DIRECTIONS FOR THIS TASK: Each line below that includes the word "SPECTRUM" is to be reported.

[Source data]
[Start of section]

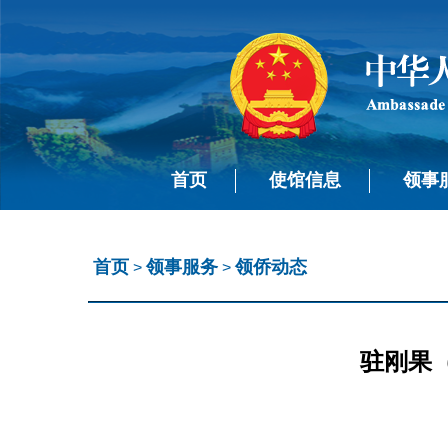
首页
使馆信息
领事
首页
领事服务
领侨动态
>
>
驻刚果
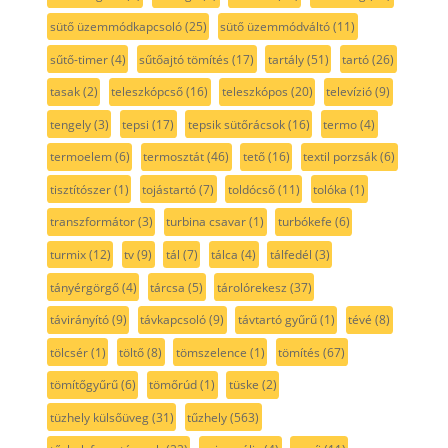
sütő üzemmódkapcsoló
(25)
sütő üzemmódváltó
(11)
sűtő-timer
(4)
sűtőajtó tömítés
(17)
tartály
(51)
tartó
(26)
tasak
(2)
teleszkópcső
(16)
teleszkópos
(20)
televízió
(9)
tengely
(3)
tepsi
(17)
tepsik sütőrácsok
(16)
termo
(4)
termoelem
(6)
termosztát
(46)
tető
(16)
textil porzsák
(6)
tisztítószer
(1)
tojástartó
(7)
toldócső
(11)
tolóka
(1)
transzformátor
(3)
turbina csavar
(1)
turbókefe
(6)
turmix
(12)
tv
(9)
tál
(7)
tálca
(4)
tálfedél
(3)
tányérgörgő
(4)
tárcsa
(5)
tárolórekesz
(37)
távirányító
(9)
távkapcsoló
(9)
távtartó gyűrű
(1)
tévé
(8)
tölcsér
(1)
töltő
(8)
tömszelence
(1)
tömítés
(67)
tömítőgyűrű
(6)
tömőrúd
(1)
tüske
(2)
tüzhely külsőüveg
(31)
tűzhely
(563)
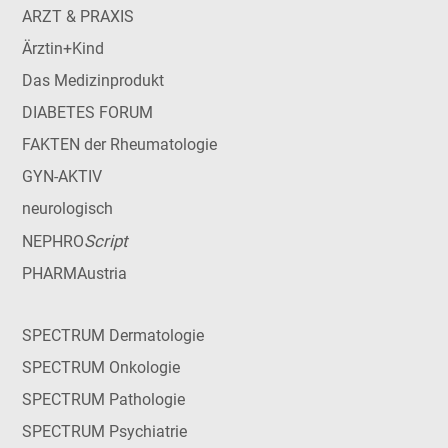
ARZT & PRAXIS
Ärztin+Kind
Das Medizinprodukt
DIABETES FORUM
FAKTEN der Rheumatologie
GYN-AKTIV
neurologisch
Script
NEPHRO
PHARMAustria
SPECTRUM Dermatologie
SPECTRUM Onkologie
SPECTRUM Pathologie
SPECTRUM Psychiatrie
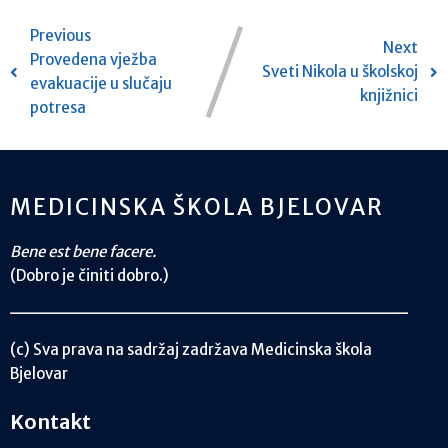
Previous
Next
Provedena vježba
Sveti Nikola u školskoj
evakuacije u slučaju
knjižnici
potresa
MEDICINSKA ŠKOLA BJELOVAR
Bene est bene facere.
(Dobro je činiti dobro.)
(c) Sva prava na sadržaj zadržava Medicinska škola
Bjelovar
Kontakt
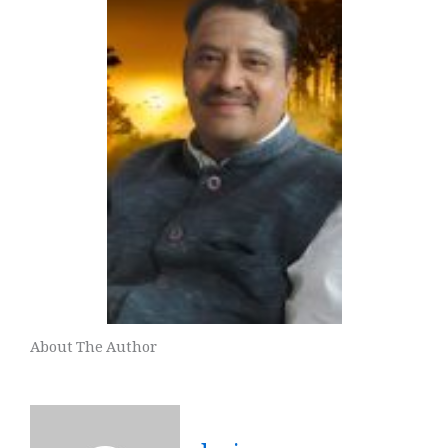
About The Author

[End of section]

OUTPUT OF THE EXERCISE:
SPECTRUM Dermatologie
SPECTRUM Onkologie
SPECTRUM Pathologie
SPECTRUM Psychiatrie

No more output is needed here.